You can get your blog up and running with literally three lines of
R code. After hearing about the blogdown package on Twitter, I went ahead and downloaded the current build from Github, running
install_github('rstudio/blogdown') inside RStudio.
Under the hood, blogdown uses Hugo to generate the website, but wraps most functionality nicely, so there’s no need for much manual configuration during the process, if at all.
We first create a folder for the blog on our computer, and set it as our home directory using
setwd("path-to-blog"). Then we simply run:
# 1 if you haven't already, install blogdown devtools::install_github('rstudio/blogdown') # 2 install hugo blogdown::install_hugo() # 3 create new site blogdown::new_site()
That’s it. You now have a complete folder structure initialized in your working directory:
The local build of your new site is now running on
localhost. You can see it in RStudio’s Viewer, or inside a browser by clicking Show in new window in the top left corner of the Viewer.
You future blog posts will reside in the
content/post folder. Here we find two pre-existing posts as
.Rmd files. We can start editing these straight away and see the results immediately after saving. Because everytime you save changes, your site is instantly rebuilt. If you come back to work on your existing site, you can simply run the function
serve_site() after you are done editing, and see the site regenerated accordingly in the Viewer.
Now we can begin to customize the look of our blog by installing a theme using the function
install_theme('username/theme').
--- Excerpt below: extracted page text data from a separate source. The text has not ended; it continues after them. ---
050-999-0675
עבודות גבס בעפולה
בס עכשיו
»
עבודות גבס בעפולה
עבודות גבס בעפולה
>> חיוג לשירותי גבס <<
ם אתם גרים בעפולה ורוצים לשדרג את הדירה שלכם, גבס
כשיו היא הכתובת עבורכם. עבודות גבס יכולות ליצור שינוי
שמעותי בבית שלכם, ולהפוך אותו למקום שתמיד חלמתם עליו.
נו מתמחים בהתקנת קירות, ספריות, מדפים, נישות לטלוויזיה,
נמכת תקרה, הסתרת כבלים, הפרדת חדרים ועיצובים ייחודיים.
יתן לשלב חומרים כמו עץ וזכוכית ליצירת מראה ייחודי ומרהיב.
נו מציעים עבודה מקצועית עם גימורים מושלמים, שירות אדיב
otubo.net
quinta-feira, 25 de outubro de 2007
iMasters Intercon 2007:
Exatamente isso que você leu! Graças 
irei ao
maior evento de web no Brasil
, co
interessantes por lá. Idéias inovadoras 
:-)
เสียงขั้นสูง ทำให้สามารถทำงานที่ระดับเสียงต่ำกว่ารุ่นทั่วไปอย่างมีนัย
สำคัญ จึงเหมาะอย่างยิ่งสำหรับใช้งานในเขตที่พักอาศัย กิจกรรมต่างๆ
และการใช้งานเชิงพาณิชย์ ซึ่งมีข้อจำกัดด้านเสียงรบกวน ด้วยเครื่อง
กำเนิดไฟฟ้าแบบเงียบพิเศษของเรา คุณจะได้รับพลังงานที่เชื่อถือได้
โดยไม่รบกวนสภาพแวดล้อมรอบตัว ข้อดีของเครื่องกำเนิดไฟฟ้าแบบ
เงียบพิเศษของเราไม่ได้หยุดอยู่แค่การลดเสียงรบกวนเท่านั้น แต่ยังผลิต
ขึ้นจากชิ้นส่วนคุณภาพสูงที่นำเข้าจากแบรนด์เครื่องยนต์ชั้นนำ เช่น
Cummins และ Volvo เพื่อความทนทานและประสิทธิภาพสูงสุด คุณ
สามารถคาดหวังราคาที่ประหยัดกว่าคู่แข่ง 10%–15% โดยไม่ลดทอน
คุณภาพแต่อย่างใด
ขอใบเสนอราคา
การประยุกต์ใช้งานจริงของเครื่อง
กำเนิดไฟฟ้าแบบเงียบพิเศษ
For my site, I picked nishanths/cocoa-hugo-theme which I like very much for its minimalistic design. You can browse other themes on themes.gohugo.io/.
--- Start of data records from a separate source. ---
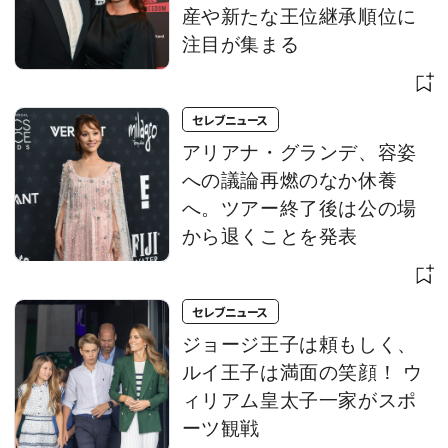
産や新たな王位継承順位に
注目が集まる
セレブニュース
アリアナ・グランデ、容姿
への議論再燃のなか休養
へ。ツアー終了後は公の場
から退くことを発表
セレブニュース
ジョージ王子は頼もしく、
ルイ王子は満面の笑顔！ ウ
ィリアム皇太子一家がスポ
ーツ観戦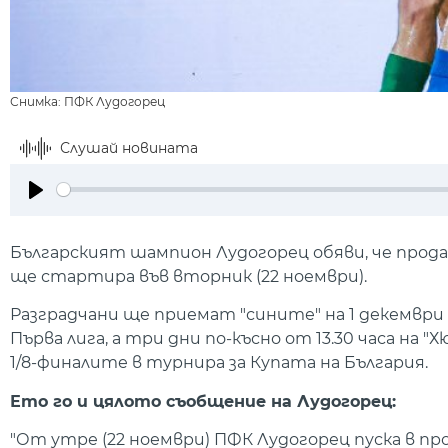
Снимка: ПФК Лудогорец
Слушай новината
Play
Българският шампион Лудогорец обяви, че прод
ще стартира във вторник (22 ноември).
Разградчани ще приемат "сините" на 1 декември 
Първа лига, а три дни по-късно от 13.30 часа на
1/8-финалите в турнира за Купата на България.
Ето го и цялото съобщение на Лудогорец:
"От утре (22 ноември) ПФК Лудогорец пуска в п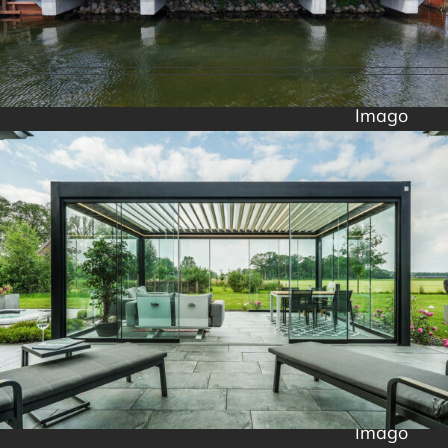
Imago
Imago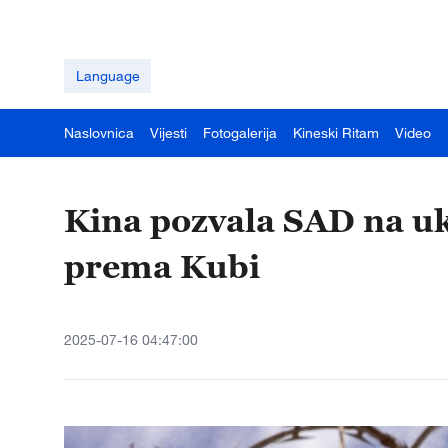
Language
Naslovnica
Vijesti
Fotogalerija
Kineski Ritam
Video
Kina pozvala SAD na uk
prema Kubi
2025-07-16 04:47:00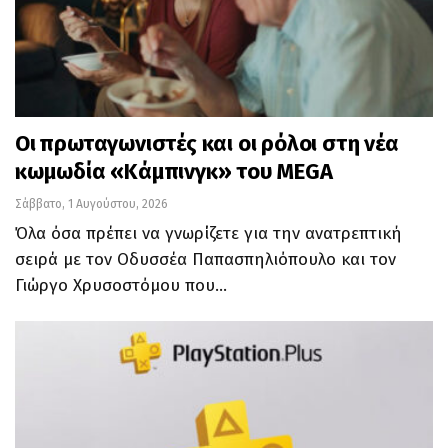
Οι πρωταγωνιστές και οι ρόλοι στη νέα
κωμωδία «Κάμπινγκ» του MEGA
Σάββατο, 1 Αυγούστου, 2026
Όλα όσα πρέπει να γνωρίζετε για την ανατρεπτική
σειρά με τον Οδυσσέα Παπασπηλιόπουλο και τον
Γιώργο Χρυσοστόμου που…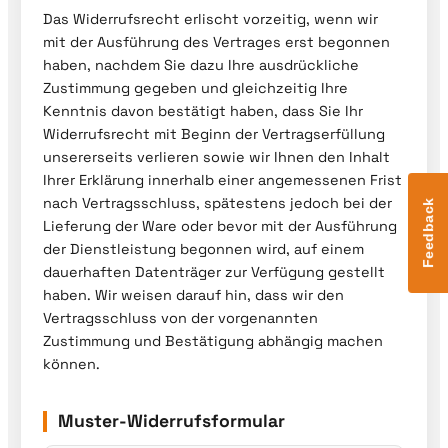
Das Widerrufsrecht erlischt vorzeitig, wenn wir
mit der Ausführung des Vertrages erst begonnen
haben, nachdem Sie dazu Ihre ausdrückliche
Zustimmung gegeben und gleichzeitig Ihre
Kenntnis davon bestätigt haben, dass Sie Ihr
Widerrufsrecht mit Beginn der Vertragserfüllung
unsererseits verlieren sowie wir Ihnen den Inhalt
Ihrer Erklärung innerhalb einer angemessenen Frist
nach Vertragsschluss, spätestens jedoch bei der
Feedback
Lieferung der Ware oder bevor mit der Ausführung
der Dienstleistung begonnen wird, auf einem
dauerhaften Datenträger zur Verfügung gestellt
haben. Wir weisen darauf hin, dass wir den
Vertragsschluss von der vorgenannten
Zustimmung und Bestätigung abhängig machen
können.
Muster-Widerrufsformular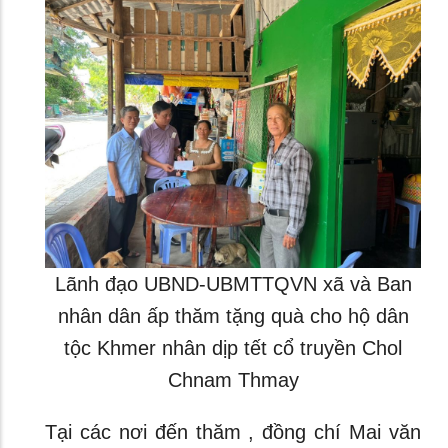
Lãnh đạo UBND-UBMTTQVN xã và Ban
nhân dân ấp thăm tặng quà cho hộ dân
tộc Khmer nhân dịp tết cổ truyền Chol
Chnam Thmay
Tại các nơi đến thăm , đồng chí Mai văn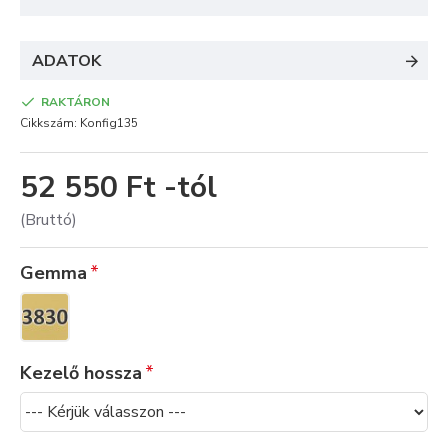
ADATOK
RAKTÁRON
Cikkszám:
Konfig135
52 550 Ft -tól
(Bruttó)
Gemma
Kezelő hossza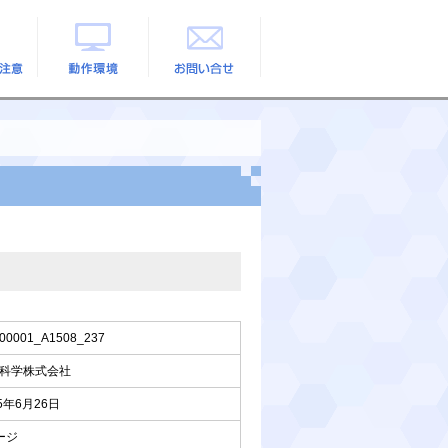
の注意
動作環境
お問い合せ
00001_A1508_237
科学株式会社
25年6月26日
ージ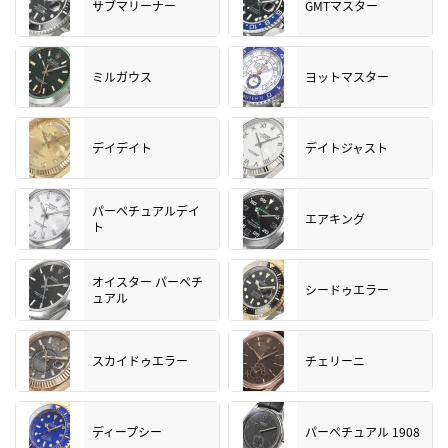
サブマリーナー
GMTマスター
ミルガウス
ヨットマスター
デイデイト
デイトジャスト
パーペチュアルデイ
エアキング
ト
オイスター パーペチ
シードゥエラー
ュアル
スカイドゥエラー
チェリーニ
ディープシー
パーペチュアル 1908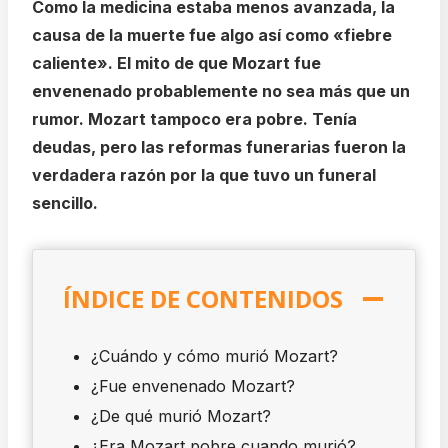
Como la medicina estaba menos avanzada, la
causa de la muerte fue algo así como «fiebre
caliente». El mito de que Mozart fue
envenenado probablemente no sea más que un
rumor. Mozart tampoco era pobre. Tenía
deudas, pero las reformas funerarias fueron la
verdadera razón por la que tuvo un funeral
sencillo.
ÍNDICE DE CONTENIDOS
¿Cuándo y cómo murió Mozart?
¿Fue envenenado Mozart?
¿De qué murió Mozart?
¿Era Mozart pobre cuando murió?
The only thing left to do, is to edit the
config.toml file and set the name of your blog, avatars, or even link a
Google Analytics account - if the theme allows for. The file contains parameters such as:
title = "Tamas Szilagyi" baseurl = "http://tamaszilagyi.com/" relativeurls = true languageCode = "en-us" theme = "cocoa-hugo-theme" faviconfile = "img/leaf.ico" github = "//github.com/mtoto" highlightjs = true avatar = "img/profile_pic.png" ...
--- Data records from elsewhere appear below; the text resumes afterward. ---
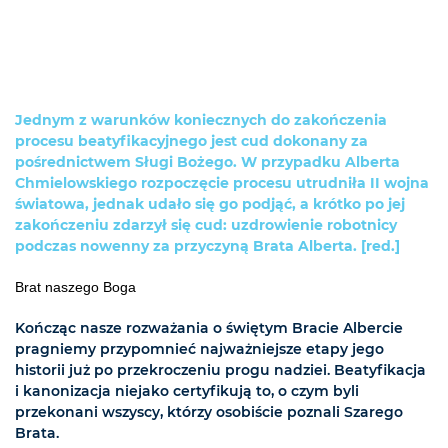
Jednym z warunków koniecznych do zakończenia
procesu beatyfikacyjnego jest cud dokonany za
pośrednictwem Sługi Bożego. W przypadku Alberta
Chmielowskiego rozpoczęcie procesu utrudniła II wojna
światowa, jednak udało się go podjąć, a krótko po jej
zakończeniu zdarzył się cud: uzdrowienie robotnicy
podczas nowenny za przyczyną Brata Alberta. [red.]
Brat naszego Boga
Kończąc nasze rozważania o świętym Bracie Albercie
pragniemy przypomnieć najważniejsze etapy jego
historii już po przekroczeniu progu nadziei. Beatyfikacja
i kanonizacja niejako certyfikują to, o czym byli
przekonani wszyscy, którzy osobiście poznali Szarego
Brata.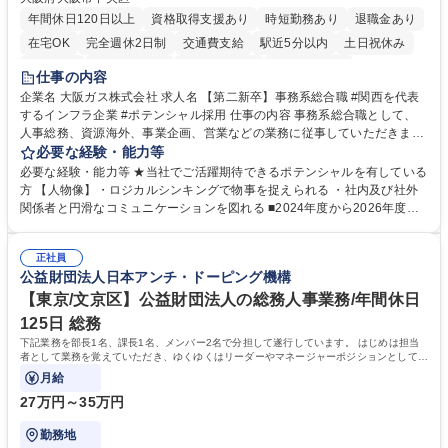
年間休日120日以上
資格取得支援あり
時短勤務あり
退職金あり
在宅OK
完全週休2日制
交通費支給
駅近5分以内
土日祝休み
服装自由
第二新卒歓迎
寮・社宅あり
食事補助あり
仕事の内容
企業名 大阪ガス株式会社 求人名 【第二新卒】事務系総合職 #関西を代表
するインフラ企業 #ポテンシャル採用 仕事の内容 事務系総合職として、
人事総務、資源海外、事業企画、営業などの業務に従事していただきま
す。 【業務内容の一例】■所属事業部の勤労業務 ■海外に関係する各種業
必要な経験・能力等
務 ■営業部門の企画スタッフ、ルート営業 【キャリアパス】入社後の配属
必要な経験・能力等 ★当社でご活躍期待できるポテンシャルを有している
ポジションで一定期間ご活躍頂いた後、本人の適性及び将来のキャリアを
方 【人物像】・ロジカルシンキングで物事を捉えられる ・社内及び社外
鑑みてジョブローテーションを行います。 【育成】OJTでの現場育成や研
関係者と円滑なコミュニケーションを図れる ■2024年度から2026年度ま
修カリキュラムを通じて、Daigasグループの業務で必要となる知識につい
での3ヵ年を対象とする「Daigasグループ中期経営計画2026」を策定しま
て学んでいただきます。 募集職種 【第二新卒】事務系総合職 #関西を代
した。https://www.osakagas.co.jp/company/press/pr2024/1777576_564
表するインフラ企業 #ポテンシャル採用
正社員
72.html ■エネルギーセキュリティの不安定化や気候変動による自然災害の
公益財団法人日本アンチ・ドーピング機構
甚大化など、これまで以上に社会課題解決の重要性が高まっています。
「未来の日常」の創造に向けて持続可能な社会の実現に貢献してまいりま
【東京/文京区】公益財団法人の総務人事業務/年間休日
す。 学歴・資格 学歴：大学院 大学 語学力： 資格：
125日 総務
下記業務を部長1名、課長1名、メンバー2名で分担して遂行しています。 はじめは担当
者として業務を覚えていただき、ゆくゆくはリーダーやマネージャーポジションとして活
躍いただくことを期待しています。
月給
27万円～35万円
勤務地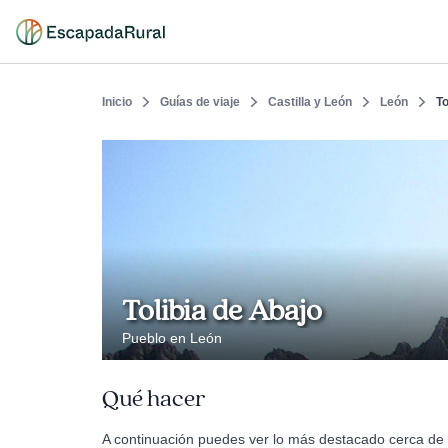
Inicio
Guías de viaje
Castilla y León
León
To
Tolibia de Abajo
Pueblo en León
Qué hacer
A continuación puedes ver lo más destacado cerca de T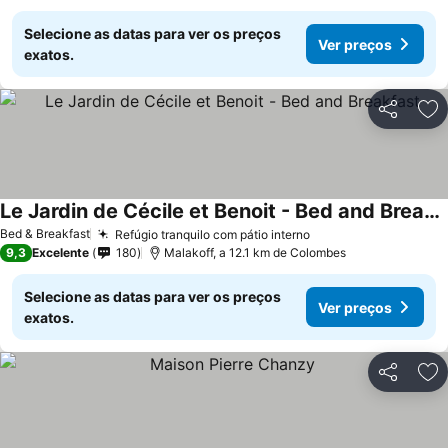
Selecione as datas para ver os preços
Ver preços
exatos.
Partilhar
Ad
Le Jardin de Cécile et Benoit - Bed and Breakfast
Bed & Breakfast
Refúgio tranquilo com pátio interno
9,3
Excelente
180
Malakoff, a 12.1 km de Colombes
Selecione as datas para ver os preços
Ver preços
exatos.
Partilhar
Ad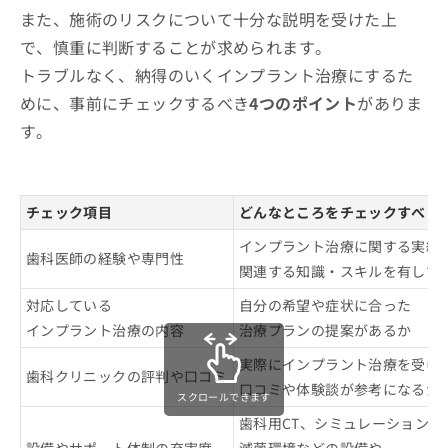
また、施術のリスクについて十分な説明を受けた上
で、慎重に判断することが求められます。
トラブルなく、納得のいくインプラント治療にするた
めに、事前にチェックするべき
4つのポイント
がありま
す。
チェック項目
どんなところをチェックすべき
インプラント治療に関する実績
歯科医師の経験や専門性
関連する知識・スキルを有して
対応している
自分の希望や症状に合った
インプラント治療の内容
治療プランの提案があるか
実際にインプラント治療を受け
歯科クリニックの評判や口コミ
口コミや体験談が参考になるか
スクロールできます
歯科用CT、シミュレーションソ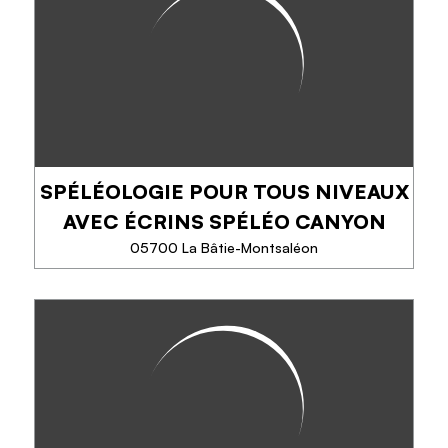
Parc aventure en forêt au bord du lac de Serre-
Ponçon au niveau de la Baie Saint Michel (commune
de Chorges).
SPÉLÉOLOGIE POUR TOUS NIVEAUX
TÉLÉPHONE
AVEC ÉCRINS SPÉLÉO CANYON
EN SAVOIR PLUS
05700 La Bâtie-Montsaléon
SPÉLÉOLOGIE POUR TOUS
NIVEAUX AVEC ÉCRINS SPÉLÉO
CANYON
C’est au cœur des Hautes Alpes, dans les vallées
du Buëch ou du Dévoluy que nous vous proposons
des sorties de spéléologie à la journée ou à la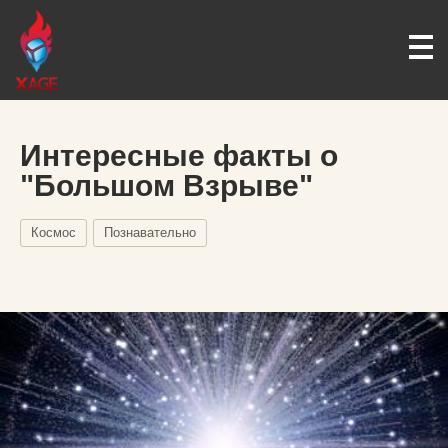
Интересные факты о
"Большом Взрыве"
Космос
Познавательно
If you are going to include
R codechunks in your posts, also don’t forget to set
highlightjslanguages = ["r"]. When the blog is ready, we run
build_site() to compile the files to
html and build the website. What we need for deployment will reside under the
Again, publishing is a piece of cake. There are multiple ways for conveniently deploying a blogdown site, and being somewhat familiar with Github Pages, that’s what I went for. I created a new repository named
mtoto.github.io and simply pushed the contents of
/public to the master branch.
The website should be almost immediately available at the same address as the repo name. If you want an url other than
username.github.io however, you will need to sign up with a hosting provider. Then put a file in the
/public folder called
CNAME, with a one liner containing your blog url such as
tamaszilagyi.com. After, you push this file to Github and ask your provider to point your domain to the github pages url.
And voilà, we have ourselves a full functioning static website that looks great, is easy to manage and as portable as it gets may you decide to switch for different hosting solutions.
For a more in-depth overview of what
blogdown is capable of, keep an eye on its bookdown site which is currently under development.